BEGIN Source records
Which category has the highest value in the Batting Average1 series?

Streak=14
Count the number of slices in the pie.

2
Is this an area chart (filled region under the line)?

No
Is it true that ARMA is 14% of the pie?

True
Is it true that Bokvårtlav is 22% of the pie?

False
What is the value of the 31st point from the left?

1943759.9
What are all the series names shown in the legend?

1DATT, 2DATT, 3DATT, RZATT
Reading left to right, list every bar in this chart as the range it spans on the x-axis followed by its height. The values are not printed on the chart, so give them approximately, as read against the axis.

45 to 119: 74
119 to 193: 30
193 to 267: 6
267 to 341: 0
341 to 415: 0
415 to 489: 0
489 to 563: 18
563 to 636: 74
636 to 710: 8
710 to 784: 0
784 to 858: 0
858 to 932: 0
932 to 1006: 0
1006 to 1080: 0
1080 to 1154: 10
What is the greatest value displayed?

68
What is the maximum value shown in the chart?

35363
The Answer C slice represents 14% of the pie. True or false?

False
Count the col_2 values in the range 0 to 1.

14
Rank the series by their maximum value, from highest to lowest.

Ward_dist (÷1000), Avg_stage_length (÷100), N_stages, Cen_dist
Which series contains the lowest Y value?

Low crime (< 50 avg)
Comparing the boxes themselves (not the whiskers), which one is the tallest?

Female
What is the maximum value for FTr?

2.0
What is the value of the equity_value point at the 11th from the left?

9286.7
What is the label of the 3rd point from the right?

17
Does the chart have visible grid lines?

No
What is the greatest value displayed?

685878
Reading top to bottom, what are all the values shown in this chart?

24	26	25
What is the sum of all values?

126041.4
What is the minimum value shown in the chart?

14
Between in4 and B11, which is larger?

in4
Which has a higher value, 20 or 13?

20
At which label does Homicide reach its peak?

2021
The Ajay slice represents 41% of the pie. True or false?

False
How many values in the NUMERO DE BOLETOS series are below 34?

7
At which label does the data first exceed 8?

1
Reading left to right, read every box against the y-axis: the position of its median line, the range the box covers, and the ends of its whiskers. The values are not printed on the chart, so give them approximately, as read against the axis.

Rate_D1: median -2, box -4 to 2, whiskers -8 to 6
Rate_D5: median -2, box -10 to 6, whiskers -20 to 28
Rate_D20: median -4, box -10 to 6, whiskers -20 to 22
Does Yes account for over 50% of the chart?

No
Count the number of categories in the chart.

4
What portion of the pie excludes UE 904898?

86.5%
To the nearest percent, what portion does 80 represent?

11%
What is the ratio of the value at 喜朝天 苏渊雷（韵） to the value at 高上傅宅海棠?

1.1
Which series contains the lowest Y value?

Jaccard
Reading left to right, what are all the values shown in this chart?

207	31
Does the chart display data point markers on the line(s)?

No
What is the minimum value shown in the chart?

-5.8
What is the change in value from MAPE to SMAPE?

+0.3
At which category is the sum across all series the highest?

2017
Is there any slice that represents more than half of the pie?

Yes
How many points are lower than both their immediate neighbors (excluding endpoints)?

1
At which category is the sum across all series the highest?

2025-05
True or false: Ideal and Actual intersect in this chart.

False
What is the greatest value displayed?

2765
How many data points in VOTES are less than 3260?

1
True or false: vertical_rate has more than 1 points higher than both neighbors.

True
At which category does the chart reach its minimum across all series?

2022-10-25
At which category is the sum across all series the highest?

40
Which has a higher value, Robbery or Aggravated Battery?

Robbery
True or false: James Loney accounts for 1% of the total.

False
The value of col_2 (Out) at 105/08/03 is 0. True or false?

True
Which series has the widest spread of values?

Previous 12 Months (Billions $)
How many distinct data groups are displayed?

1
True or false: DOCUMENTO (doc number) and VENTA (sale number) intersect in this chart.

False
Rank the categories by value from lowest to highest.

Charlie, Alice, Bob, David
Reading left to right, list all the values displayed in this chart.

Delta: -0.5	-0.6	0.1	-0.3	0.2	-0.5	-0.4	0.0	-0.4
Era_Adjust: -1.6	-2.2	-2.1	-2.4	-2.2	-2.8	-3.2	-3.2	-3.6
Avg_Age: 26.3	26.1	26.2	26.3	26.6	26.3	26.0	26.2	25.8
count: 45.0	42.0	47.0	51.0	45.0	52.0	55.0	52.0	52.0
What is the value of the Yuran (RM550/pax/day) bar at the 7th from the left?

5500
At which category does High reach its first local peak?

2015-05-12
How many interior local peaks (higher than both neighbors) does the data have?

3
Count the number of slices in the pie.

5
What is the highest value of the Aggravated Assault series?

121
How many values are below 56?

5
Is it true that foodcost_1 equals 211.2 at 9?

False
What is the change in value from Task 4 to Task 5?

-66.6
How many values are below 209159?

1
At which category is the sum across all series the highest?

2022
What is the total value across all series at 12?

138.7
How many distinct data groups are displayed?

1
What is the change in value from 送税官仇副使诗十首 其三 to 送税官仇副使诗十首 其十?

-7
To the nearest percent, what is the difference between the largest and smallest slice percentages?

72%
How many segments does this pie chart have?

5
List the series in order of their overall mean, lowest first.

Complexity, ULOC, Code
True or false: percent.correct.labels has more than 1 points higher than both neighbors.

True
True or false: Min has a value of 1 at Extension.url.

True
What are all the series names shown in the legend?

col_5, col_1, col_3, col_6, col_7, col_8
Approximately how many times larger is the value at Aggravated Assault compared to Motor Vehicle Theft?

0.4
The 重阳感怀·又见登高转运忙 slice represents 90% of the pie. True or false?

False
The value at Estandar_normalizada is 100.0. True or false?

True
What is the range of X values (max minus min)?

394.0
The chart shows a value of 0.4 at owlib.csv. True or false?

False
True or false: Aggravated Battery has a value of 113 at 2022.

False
END Source records
Work instructions:
Transcribe the lines above verbatim.

Result:
Which category has the highest value in the Batting Average1 series?

Streak=14
Count the number of slices in the pie.

2
Is this an area chart (filled region under the line)?

No
Is it true that ARMA is 14% of the pie?

True
Is it true that Bokvårtlav is 22% of the pie?

False
What is the value of the 31st point from the left?

1943759.9
What are all the series names shown in the legend?

1DATT, 2DATT, 3DATT, RZATT
Reading left to right, list every bar in this chart as the range it spans on the x-axis followed by its height. The values are not printed on the chart, so give them approximately, as read against the axis.

45 to 119: 74
119 to 193: 30
193 to 267: 6
267 to 341: 0
341 to 415: 0
415 to 489: 0
489 to 563: 18
563 to 636: 74
636 to 710: 8
710 to 784: 0
784 to 858: 0
858 to 932: 0
932 to 1006: 0
1006 to 1080: 0
1080 to 1154: 10
What is the greatest value displayed?

68
What is the maximum value shown in the chart?

35363
The Answer C slice represents 14% of the pie. True or false?

False
Count the col_2 values in the range 0 to 1.

14
Rank the series by their maximum value, from highest to lowest.

Ward_dist (÷1000), Avg_stage_length (÷100), N_stages, Cen_dist
Which series contains the lowest Y value?

Low crime (< 50 avg)
Comparing the boxes themselves (not the whiskers), which one is the tallest?

Female
What is the maximum value for FTr?

2.0
What is the value of the equity_value point at the 11th from the left?

9286.7
What is the label of the 3rd point from the right?

17
Does the chart have visible grid lines?

No
What is the greatest value displayed?

685878
Reading top to bottom, what are all the values shown in this chart?

24	26	25
What is the sum of all values?

126041.4
What is the minimum value shown in the chart?

14
Between in4 and B11, which is larger?

in4
Which has a higher value, 20 or 13?

20
At which label does Homicide reach its peak?

2021
The Ajay slice represents 41% of the pie. True or false?

False
How many values in the NUMERO DE BOLETOS series are below 34?

7
At which label does the data first exceed 8?

1
Reading left to right, read every box against the y-axis: the position of its median line, the range the box covers, and the ends of its whiskers. The values are not printed on the chart, so give them approximately, as read against the axis.

Rate_D1: median -2, box -4 to 2, whiskers -8 to 6
Rate_D5: median -2, box -10 to 6, whiskers -20 to 28
Rate_D20: median -4, box -10 to 6, whiskers -20 to 22
Does Yes account for over 50% of the chart?

No
Count the number of categories in the chart.

4
What portion of the pie excludes UE 904898?

86.5%
To the nearest percent, what portion does 80 represent?

11%
What is the ratio of the value at 喜朝天 苏渊雷（韵） to the value at 高上傅宅海棠?

1.1
Which series contains the lowest Y value?

Jaccard
Reading left to right, what are all the values shown in this chart?

207	31
Does the chart display data point markers on the line(s)?

No
What is the minimum value shown in the chart?

-5.8
What is the change in value from MAPE to SMAPE?

+0.3
At which category is the sum across all series the highest?

2017
Is there any slice that represents more than half of the pie?

Yes
How many points are lower than both their immediate neighbors (excluding endpoints)?

1
At which category is the sum across all series the highest?

2025-05
True or false: Ideal and Actual intersect in this chart.

False
What is the greatest value displayed?

2765
How many data points in VOTES are less than 3260?

1
True or false: vertical_rate has more than 1 points higher than both neighbors.

True
At which category does the chart reach its minimum across all series?

2022-10-25
At which category is the sum across all series the highest?

40
Which has a higher value, Robbery or Aggravated Battery?

Robbery
True or false: James Loney accounts for 1% of the total.

False
The value of col_2 (Out) at 105/08/03 is 0. True or false?

True
Which series has the widest spread of values?

Previous 12 Months (Billions $)
How many distinct data groups are displayed?

1
True or false: DOCUMENTO (doc number) and VENTA (sale number) intersect in this chart.

False
Rank the categories by value from lowest to highest.

Charlie, Alice, Bob, David
Reading left to right, list all the values displayed in this chart.

Delta: -0.5	-0.6	0.1	-0.3	0.2	-0.5	-0.4	0.0	-0.4
Era_Adjust: -1.6	-2.2	-2.1	-2.4	-2.2	-2.8	-3.2	-3.2	-3.6
Avg_Age: 26.3	26.1	26.2	26.3	26.6	26.3	26.0	26.2	25.8
count: 45.0	42.0	47.0	51.0	45.0	52.0	55.0	52.0	52.0
What is the value of the Yuran (RM550/pax/day) bar at the 7th from the left?

5500
At which category does High reach its first local peak?

2015-05-12
How many interior local peaks (higher than both neighbors) does the data have?

3
Count the number of slices in the pie.

5
What is the highest value of the Aggravated Assault series?

121
How many values are below 56?

5
Is it true that foodcost_1 equals 211.2 at 9?

False
What is the change in value from Task 4 to Task 5?

-66.6
How many values are below 209159?

1
At which category is the sum across all series the highest?

2022
What is the total value across all series at 12?

138.7
How many distinct data groups are displayed?

1
What is the change in value from 送税官仇副使诗十首 其三 to 送税官仇副使诗十首 其十?

-7
To the nearest percent, what is the difference between the largest and smallest slice percentages?

72%
How many segments does this pie chart have?

5
List the series in order of their overall mean, lowest first.

Complexity, ULOC, Code
True or false: percent.correct.labels has more than 1 points higher than both neighbors.

True
True or false: Min has a value of 1 at Extension.url.

True
What are all the series names shown in the legend?

col_5, col_1, col_3, col_6, col_7, col_8
Approximately how many times larger is the value at Aggravated Assault compared to Motor Vehicle Theft?

0.4
The 重阳感怀·又见登高转运忙 slice represents 90% of the pie. True or false?

False
The value at Estandar_normalizada is 100.0. True or false?

True
What is the range of X values (max minus min)?

394.0
The chart shows a value of 0.4 at owlib.csv. True or false?

False
True or false: Aggravated Battery has a value of 113 at 2022.

False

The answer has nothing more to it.